# Clustering Data to Unveil Maji Ndogo's Water Crisis

## Introduction

In this second part of the integrated project, we gear up for a deep analytical dive into Maji Ndogo's water scenario. Harness the power of a wide range of SQL functions, including intricate window functions, to tease out insights from the data tables.

## Notebook Setup

In [1]:
# Load the sql extension
%load_ext sql

Deploy Panel apps for free on Ploomber Cloud! Learn more: https://ploomber.io/s/signup


In [2]:
# Create a connection to the mysql 'md_water_services' databases
%sql mysql+pymysql://root:password@localhost:3306/md_water_services

## Cleaning the Data

Let's bring up the `employee` entity. It has information on all of Maji Ndogo's workers, but note that the email addresses have not been added. If we will have to send them reports and figures, we will need their emails hence we need to update it the `email` attribute. Luckily the emails for the organisations, per the project description, are easy: `first_name.last_name@ndogowater.gov`.
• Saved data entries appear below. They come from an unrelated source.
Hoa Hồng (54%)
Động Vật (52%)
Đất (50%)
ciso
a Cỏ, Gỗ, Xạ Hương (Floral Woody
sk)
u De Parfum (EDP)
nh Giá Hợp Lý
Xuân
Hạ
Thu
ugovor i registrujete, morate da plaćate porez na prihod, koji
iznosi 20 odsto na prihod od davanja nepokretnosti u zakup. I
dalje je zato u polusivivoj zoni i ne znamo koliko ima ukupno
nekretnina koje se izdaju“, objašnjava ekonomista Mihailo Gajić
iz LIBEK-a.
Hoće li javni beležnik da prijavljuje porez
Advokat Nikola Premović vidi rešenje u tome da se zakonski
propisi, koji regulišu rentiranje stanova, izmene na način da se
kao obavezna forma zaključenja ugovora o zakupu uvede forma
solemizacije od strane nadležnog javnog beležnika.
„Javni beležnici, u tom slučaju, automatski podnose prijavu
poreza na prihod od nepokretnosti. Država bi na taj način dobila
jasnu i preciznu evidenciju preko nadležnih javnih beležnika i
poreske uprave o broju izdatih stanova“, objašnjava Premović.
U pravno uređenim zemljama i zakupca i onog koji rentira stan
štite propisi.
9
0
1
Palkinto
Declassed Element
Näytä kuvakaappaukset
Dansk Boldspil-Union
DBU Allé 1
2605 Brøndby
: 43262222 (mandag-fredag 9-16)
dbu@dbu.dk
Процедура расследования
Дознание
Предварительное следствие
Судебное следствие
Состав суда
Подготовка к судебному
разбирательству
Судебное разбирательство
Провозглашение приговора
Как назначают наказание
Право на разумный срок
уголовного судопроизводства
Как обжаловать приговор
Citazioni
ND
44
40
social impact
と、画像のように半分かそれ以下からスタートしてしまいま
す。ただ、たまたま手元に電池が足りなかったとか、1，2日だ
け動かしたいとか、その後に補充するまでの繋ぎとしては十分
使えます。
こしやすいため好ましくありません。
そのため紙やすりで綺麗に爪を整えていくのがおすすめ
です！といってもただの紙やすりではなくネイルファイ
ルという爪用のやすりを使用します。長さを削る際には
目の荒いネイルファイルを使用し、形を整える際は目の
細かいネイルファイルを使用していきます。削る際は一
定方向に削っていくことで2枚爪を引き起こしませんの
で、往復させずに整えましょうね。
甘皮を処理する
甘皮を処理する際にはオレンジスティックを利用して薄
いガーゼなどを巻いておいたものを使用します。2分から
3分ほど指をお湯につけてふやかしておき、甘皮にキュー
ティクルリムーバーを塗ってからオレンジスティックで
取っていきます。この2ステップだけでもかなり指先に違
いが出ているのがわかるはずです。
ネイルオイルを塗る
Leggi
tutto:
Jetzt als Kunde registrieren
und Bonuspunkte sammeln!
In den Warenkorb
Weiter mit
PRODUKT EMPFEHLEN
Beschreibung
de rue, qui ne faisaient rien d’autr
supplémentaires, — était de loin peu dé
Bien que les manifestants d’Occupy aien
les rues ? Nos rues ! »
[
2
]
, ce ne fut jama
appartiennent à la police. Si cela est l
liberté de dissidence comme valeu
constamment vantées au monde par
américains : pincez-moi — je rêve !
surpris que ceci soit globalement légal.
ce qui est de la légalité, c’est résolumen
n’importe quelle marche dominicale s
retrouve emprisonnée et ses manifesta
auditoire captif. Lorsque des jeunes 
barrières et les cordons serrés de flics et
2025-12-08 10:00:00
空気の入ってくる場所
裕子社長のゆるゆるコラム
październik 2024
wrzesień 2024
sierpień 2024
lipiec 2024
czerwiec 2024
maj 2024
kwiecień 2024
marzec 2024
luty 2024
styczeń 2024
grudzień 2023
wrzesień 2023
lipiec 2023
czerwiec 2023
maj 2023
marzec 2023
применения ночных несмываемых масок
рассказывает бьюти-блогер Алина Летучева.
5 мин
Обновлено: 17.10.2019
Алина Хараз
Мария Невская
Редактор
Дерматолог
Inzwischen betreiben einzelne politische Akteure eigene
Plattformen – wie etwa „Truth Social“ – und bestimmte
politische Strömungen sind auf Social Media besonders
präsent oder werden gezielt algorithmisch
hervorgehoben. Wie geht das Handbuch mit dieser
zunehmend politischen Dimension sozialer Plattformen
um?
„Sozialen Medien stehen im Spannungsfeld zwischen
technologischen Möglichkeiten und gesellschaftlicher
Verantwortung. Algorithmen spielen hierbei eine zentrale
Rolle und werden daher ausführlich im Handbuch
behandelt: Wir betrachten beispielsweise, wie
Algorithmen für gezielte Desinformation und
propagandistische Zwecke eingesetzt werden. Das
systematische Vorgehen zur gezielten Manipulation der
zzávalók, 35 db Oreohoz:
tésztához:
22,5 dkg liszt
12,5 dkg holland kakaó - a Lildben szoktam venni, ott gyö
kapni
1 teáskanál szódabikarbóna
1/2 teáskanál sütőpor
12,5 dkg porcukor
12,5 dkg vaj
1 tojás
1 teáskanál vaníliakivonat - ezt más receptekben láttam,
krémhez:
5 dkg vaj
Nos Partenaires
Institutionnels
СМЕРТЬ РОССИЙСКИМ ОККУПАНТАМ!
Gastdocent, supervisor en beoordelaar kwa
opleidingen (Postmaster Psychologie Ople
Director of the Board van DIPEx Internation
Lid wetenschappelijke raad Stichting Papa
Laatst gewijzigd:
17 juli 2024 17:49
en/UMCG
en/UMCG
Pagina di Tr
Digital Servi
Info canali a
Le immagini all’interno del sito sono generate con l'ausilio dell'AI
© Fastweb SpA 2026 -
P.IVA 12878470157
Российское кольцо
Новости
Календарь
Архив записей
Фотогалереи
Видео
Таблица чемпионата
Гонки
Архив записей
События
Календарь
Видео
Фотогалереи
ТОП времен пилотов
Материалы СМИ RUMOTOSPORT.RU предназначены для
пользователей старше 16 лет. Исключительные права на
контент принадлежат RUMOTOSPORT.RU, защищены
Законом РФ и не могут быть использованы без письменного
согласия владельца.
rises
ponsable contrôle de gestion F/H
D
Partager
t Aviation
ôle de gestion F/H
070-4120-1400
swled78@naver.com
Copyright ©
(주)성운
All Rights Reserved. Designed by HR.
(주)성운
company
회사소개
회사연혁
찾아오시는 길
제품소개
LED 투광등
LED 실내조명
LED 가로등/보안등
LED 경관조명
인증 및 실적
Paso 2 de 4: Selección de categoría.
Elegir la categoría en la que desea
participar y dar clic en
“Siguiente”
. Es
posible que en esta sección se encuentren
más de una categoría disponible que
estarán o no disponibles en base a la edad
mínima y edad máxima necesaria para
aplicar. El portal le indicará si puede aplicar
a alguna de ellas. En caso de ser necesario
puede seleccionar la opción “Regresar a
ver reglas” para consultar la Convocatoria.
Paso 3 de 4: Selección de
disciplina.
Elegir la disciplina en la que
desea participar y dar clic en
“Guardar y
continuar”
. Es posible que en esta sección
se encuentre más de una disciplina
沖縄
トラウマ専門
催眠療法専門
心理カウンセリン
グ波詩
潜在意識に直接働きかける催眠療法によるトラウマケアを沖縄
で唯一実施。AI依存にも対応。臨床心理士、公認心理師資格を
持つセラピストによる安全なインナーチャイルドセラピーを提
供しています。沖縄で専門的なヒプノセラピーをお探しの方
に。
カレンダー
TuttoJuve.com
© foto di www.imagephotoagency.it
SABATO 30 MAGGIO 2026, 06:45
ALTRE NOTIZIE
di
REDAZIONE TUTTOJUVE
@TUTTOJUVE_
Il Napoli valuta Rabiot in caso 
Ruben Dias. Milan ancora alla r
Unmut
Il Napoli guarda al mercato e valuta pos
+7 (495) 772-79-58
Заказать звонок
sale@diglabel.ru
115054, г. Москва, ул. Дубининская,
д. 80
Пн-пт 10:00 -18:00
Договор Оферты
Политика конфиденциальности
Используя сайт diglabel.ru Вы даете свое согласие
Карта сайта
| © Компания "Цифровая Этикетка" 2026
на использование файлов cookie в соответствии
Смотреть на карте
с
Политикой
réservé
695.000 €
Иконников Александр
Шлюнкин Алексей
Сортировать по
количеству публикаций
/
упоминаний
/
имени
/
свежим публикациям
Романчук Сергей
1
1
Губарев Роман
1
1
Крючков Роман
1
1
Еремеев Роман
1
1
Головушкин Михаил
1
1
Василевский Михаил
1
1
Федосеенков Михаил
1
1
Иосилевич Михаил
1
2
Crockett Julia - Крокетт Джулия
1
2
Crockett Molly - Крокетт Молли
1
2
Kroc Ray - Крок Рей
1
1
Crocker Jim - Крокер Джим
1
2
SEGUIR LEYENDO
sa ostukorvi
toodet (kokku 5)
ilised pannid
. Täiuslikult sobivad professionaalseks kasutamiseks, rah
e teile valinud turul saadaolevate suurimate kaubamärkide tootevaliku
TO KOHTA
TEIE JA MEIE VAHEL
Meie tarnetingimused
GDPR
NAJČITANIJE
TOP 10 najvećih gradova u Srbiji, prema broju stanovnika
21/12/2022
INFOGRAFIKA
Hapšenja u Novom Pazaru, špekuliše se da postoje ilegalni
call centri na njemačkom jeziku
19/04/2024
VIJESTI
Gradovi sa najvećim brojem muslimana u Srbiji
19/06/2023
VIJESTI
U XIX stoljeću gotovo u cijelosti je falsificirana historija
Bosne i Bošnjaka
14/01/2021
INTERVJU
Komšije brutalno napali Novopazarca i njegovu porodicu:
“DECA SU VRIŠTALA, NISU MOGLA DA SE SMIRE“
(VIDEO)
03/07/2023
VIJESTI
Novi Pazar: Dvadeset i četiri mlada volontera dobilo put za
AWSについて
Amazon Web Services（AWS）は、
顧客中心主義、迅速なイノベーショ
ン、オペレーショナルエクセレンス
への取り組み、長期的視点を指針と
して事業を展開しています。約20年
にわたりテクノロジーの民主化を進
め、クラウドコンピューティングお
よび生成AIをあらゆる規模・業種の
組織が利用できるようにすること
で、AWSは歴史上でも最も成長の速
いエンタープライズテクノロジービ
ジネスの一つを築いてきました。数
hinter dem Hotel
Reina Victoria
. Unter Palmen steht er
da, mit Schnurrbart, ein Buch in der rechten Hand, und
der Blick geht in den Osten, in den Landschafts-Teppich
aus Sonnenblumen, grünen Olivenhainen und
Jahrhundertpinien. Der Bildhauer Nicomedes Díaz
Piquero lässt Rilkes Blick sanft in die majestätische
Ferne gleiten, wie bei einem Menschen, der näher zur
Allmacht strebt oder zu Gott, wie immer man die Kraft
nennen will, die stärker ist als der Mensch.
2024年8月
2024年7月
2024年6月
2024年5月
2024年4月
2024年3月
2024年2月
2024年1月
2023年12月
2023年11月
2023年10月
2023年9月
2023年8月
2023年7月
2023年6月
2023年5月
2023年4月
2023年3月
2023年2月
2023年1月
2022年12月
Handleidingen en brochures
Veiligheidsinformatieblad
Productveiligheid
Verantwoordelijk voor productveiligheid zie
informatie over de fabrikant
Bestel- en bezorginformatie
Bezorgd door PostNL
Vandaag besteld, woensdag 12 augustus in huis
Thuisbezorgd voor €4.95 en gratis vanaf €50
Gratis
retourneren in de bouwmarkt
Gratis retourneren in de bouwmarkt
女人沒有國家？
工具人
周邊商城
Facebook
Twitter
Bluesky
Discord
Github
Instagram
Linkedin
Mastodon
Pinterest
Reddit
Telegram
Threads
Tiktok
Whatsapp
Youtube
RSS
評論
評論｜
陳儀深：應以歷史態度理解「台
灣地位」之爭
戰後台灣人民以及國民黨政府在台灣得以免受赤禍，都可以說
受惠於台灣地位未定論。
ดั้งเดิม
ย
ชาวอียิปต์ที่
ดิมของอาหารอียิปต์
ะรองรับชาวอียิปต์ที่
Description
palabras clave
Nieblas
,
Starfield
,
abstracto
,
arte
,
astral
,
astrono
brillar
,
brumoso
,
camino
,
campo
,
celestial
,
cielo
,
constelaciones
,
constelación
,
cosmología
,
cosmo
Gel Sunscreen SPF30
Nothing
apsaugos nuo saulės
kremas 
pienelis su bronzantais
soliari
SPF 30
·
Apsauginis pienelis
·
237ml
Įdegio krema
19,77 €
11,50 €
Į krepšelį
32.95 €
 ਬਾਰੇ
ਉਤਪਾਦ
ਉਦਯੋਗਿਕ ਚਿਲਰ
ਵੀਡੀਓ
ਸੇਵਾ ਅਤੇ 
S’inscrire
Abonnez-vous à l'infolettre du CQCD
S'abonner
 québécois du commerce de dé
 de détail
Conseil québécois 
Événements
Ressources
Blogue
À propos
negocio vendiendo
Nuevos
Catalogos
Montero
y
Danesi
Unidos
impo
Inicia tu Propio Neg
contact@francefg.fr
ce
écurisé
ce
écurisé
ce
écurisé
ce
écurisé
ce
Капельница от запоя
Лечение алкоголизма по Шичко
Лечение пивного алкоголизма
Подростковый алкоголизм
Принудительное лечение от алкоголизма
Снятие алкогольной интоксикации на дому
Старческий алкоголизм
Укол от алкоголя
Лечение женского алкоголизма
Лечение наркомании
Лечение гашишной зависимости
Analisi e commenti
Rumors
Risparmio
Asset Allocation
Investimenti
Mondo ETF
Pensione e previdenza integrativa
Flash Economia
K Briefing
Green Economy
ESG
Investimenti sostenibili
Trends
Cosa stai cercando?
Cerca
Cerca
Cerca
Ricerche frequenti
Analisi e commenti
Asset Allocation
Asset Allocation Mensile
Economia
We can determine the email address for each employee by:
- selecting the employee_name column
- replacing the space with a full stop
- make it lowercase
- and stitch it all together

We have to update the database again with these email addresses, so before we do, we can use a `SELECT` query to get the format right, then use `UPDATE` and `SET` to persist the changes into the database.

In [3]:
%%sql
# Construct the email addresses for maji ndogo's workers
SELECT 
	CONCAT(
    LOWER(REPLACE(employee_name, " ", ".")), "@ndogowater.gov") AS new_email
FROM employee;

new_email
amara.jengo@ndogowater.gov
bello.azibo@ndogowater.gov
bakari.iniko@ndogowater.gov
malachi.mavuso@ndogowater.gov
cheche.buhle@ndogowater.gov
zuriel.matembo@ndogowater.gov
deka.osumare@ndogowater.gov
lalitha.kaburi@ndogowater.gov
enitan.zuri@ndogowater.gov
farai.nia@ndogowater.gov


In [4]:
# %%sql
# # Update the employee table with the constructed emails
# UPDATE employee
# SET email = CONCAT(LOWER(REPLACE(employee_name, " ", ".")), "@ndogowater.gov");

Let's make sure that the query above worked.

In [5]:
%sql SELECT * FROM employee LIMIT 5;

assigned_employee_id,employee_name,phone_number,email,address,province_name,town_name,position
0,Amara Jengo,99637993287,amara.jengo@ndogowater.gov,36 Pwani Mchangani Road,Sokoto,Ilanga,Field Surveyor
1,Bello Azibo,99643864786,bello.azibo@ndogowater.gov,129 Ziwa La Kioo Road,Kilimani,Rural,Field Surveyor
2,Bakari Iniko,99222599041,bakari.iniko@ndogowater.gov,18 Mlima Tazama Avenue,Hawassa,Rural,Field Surveyor
3,Malachi Mavuso,99945849900,malachi.mavuso@ndogowater.gov,100 Mogadishu Road,Akatsi,Lusaka,Field Surveyor
4,Cheche Buhle,99381679640,cheche.buhle@ndogowater.gov,1 Savanna Street,Akatsi,Rural,Field Surveyor


Awesome, now we have emails for all employees persisted in the database. let's check the `phone_number` entity. The phone numbers should be 12 characters long but as we can see below 👇🏾, the phone numbers are 13 numbers long.

In [8]:
%%sql
# Check the length of the phone numbers
SELECT LENGTH(phone_number) FROM md_water_services.employee LIMIT 5;

LENGTH(phone_number)
13
13
13
13
13


That's because there is a space at the end of the number! If you try to send an automated SMS to that number it will fail. This happens so often and the remedy is to `TRIM(column)` as it removes any leading or trailing spaces from a string.

In [9]:
%%sql
# Trim the leading and trailing whitespaces in the phone_number attribute and check the link
SELECT LENGTH(TRIM(phone_number)) FROM md_water_services.employee LIMIT 5;

LENGTH(TRIM(phone_number))
12
12
12
12
12


In [10]:
%%sql
# Update the table to persist the changes to the databases
UPDATE md_water_services.employee
SET employee.phone_number = TRIM(employee.phone_number);

Let's check if the query above worked

In [None]:
%%sql
# Confirm that the phone_number attribute was updated
SELECT LENGTH(phone_number) FROM